Presentation (CTI)

OBJECTIVES: In network meta-analysis (NMA), the transitivity assumption requires that included studies be sufficiently comparable with respect to key effect modifiers, such as baseline patient characteristics (BCxs). However, heterogeneity in BCxs across studies may indicate distributional drift, similar to covariate shift in machine learning (ML), potentially biasing indirect comparisons. To address this, we propose a clustering-based approach to detect such drift, thereby enhancing the feasibility and credibility of NMA.
METHODS: We analyzed a simulated dataset of 15 studies, each reporting 8 BCx variables, using K-means clustering. The elbow method identified the optimal number of clusters by evaluating the within-cluster sum of squares (WCSS) across different values of k. Clustering was performed using the Hartigan and Wong (1979) algorithm to minimize intra-cluster variability. We then applied relative importance analysis (RIA) to quantify each feature’s contribution to cluster separation, analogous to feature attribution methods in machine learning. To quantify the distributional drift between clusters, Jensen-Shannon Divergence (JSD) was computed for the marginal distribution of each BCx variable across clusters. JSD provided a quantitative measure of heterogeneity between clusters.
RESULTS: The elbow method identified k = 2 as the optimal clustering solution. K-means partitioned the studies into Cluster 1 (n = 12) and Cluster 2 (n = 3). Both RIA and JSD metrics confirmed substantial drift in these variables between clusters, revealing that the primary contributors to between-cluster variability were X1 (34%), X5 (25%), and X6 (13%) variables. This suggests that drift in these BCxs may influence comparability across studies.

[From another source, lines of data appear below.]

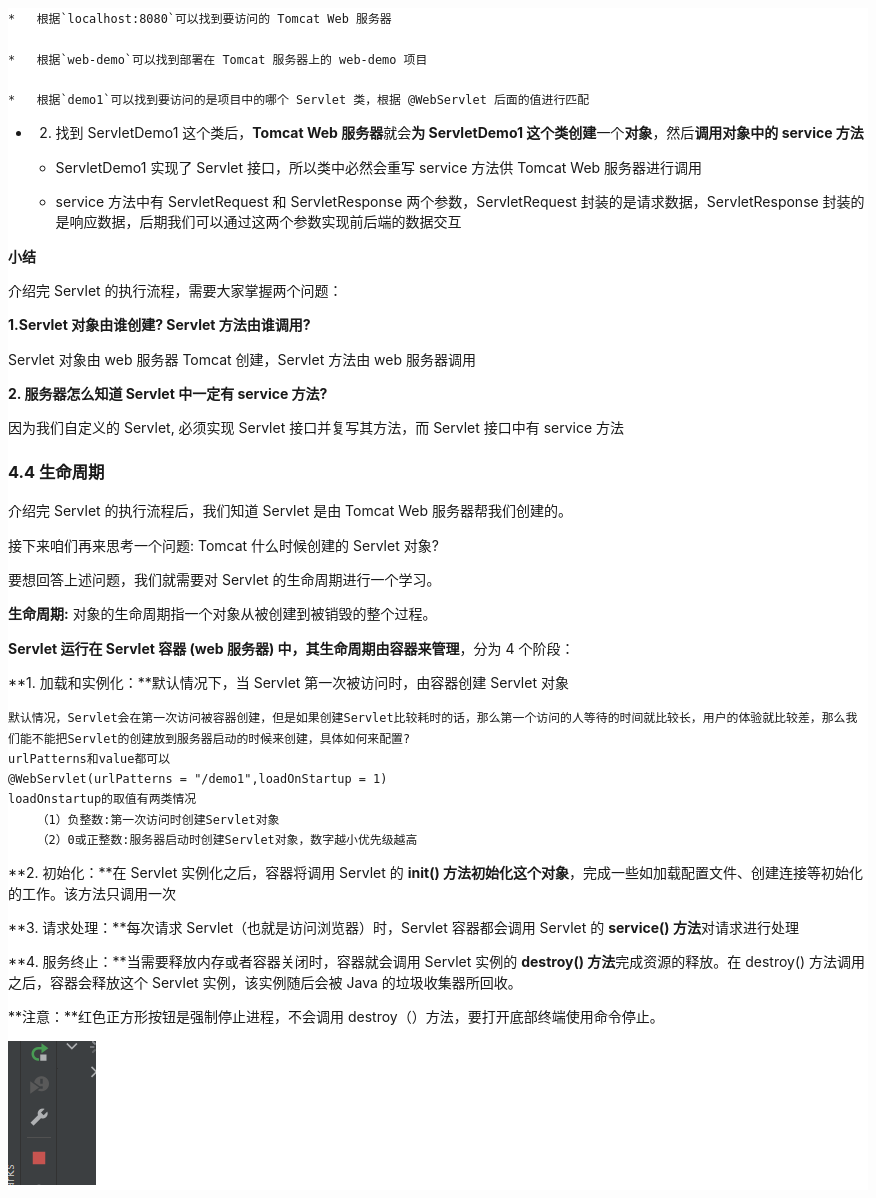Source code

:     *   根据`localhost:8080`可以找到要访问的 Tomcat Web 服务器
        
    *   根据`web-demo`可以找到部署在 Tomcat 服务器上的 web-demo 项目
        
    *   根据`demo1`可以找到要访问的是项目中的哪个 Servlet 类，根据 @WebServlet 后面的值进行匹配
        
*   2. 找到 ServletDemo1 这个类后，**Tomcat Web 服务器**就会**为 ServletDemo1 这个类创建**一个**对象**，然后**调用对象中的 service 方法**
    
    *   ServletDemo1 实现了 Servlet 接口，所以类中必然会重写 service 方法供 Tomcat Web 服务器进行调用
        
    *   service 方法中有 ServletRequest 和 ServletResponse 两个参数，ServletRequest 封装的是请求数据，ServletResponse 封装的是响应数据，后期我们可以通过这两个参数实现前后端的数据交互
        

**小结**

介绍完 Servlet 的执行流程，需要大家掌握两个问题：

**1.Servlet 对象由谁创建? Servlet 方法由谁调用?**

Servlet 对象由 web 服务器 Tomcat 创建，Servlet 方法由 web 服务器调用

**2. 服务器怎么知道 Servlet 中一定有 service 方法?**

因为我们自定义的 Servlet, 必须实现 Servlet 接口并复写其方法，而 Servlet 接口中有 service 方法

### 4.4 生命周期

介绍完 Servlet 的执行流程后，我们知道 Servlet 是由 Tomcat Web 服务器帮我们创建的。

接下来咱们再来思考一个问题: Tomcat 什么时候创建的 Servlet 对象?

要想回答上述问题，我们就需要对 Servlet 的生命周期进行一个学习。

**生命周期:** 对象的生命周期指一个对象从被创建到被销毁的整个过程。

**Servlet 运行在 Servlet 容器 (web 服务器) 中，其生命周期由容器来管理**，分为 4 个阶段：

**1. 加载和实例化：**默认情况下，当 Servlet 第一次被访问时，由容器创建 Servlet 对象

```
默认情况，Servlet会在第一次访问被容器创建，但是如果创建Servlet比较耗时的话，那么第一个访问的人等待的时间就比较长，用户的体验就比较差，那么我们能不能把Servlet的创建放到服务器启动的时候来创建，具体如何来配置?
urlPatterns和value都可以
@WebServlet(urlPatterns = "/demo1",loadOnStartup = 1)
loadOnstartup的取值有两类情况
	（1）负整数:第一次访问时创建Servlet对象
	（2）0或正整数:服务器启动时创建Servlet对象，数字越小优先级越高
```

**2. 初始化：**在 Servlet 实例化之后，容器将调用 Servlet 的 **init() 方法初始化这个对象**，完成一些如加载配置文件、创建连接等初始化的工作。该方法只调用一次  

**3. 请求处理：**每次请求 Servlet（也就是访问浏览器）时，Servlet 容器都会调用 Servlet 的 **service() 方法**对请求进行处理 

**4. 服务终止：**当需要释放内存或者容器关闭时，容器就会调用 Servlet 实例的 **destroy() 方法**完成资源的释放。在 destroy() 方法调用之后，容器会释放这个 Servlet 实例，该实例随后会被 Java 的垃圾收集器所回收。

**注意：**红色正方形按钮是强制停止进程，不会调用 destroy（）方法，要打开底部终端使用命令停止。

![](<assets/1740015472187.png>)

CONCLUSIONS: Drift in BCxs across studies, if unaccounted for, may violate the transitivity assumption in NMA. A clustering-based approach enables the detection of such drift patterns, helping identify more homogeneous subsets of studies. Statisticians may leverage these clusters to perform stratified or sensitivity analyses, improving the robustness of treatment effect estimates in the presence of distributional shift.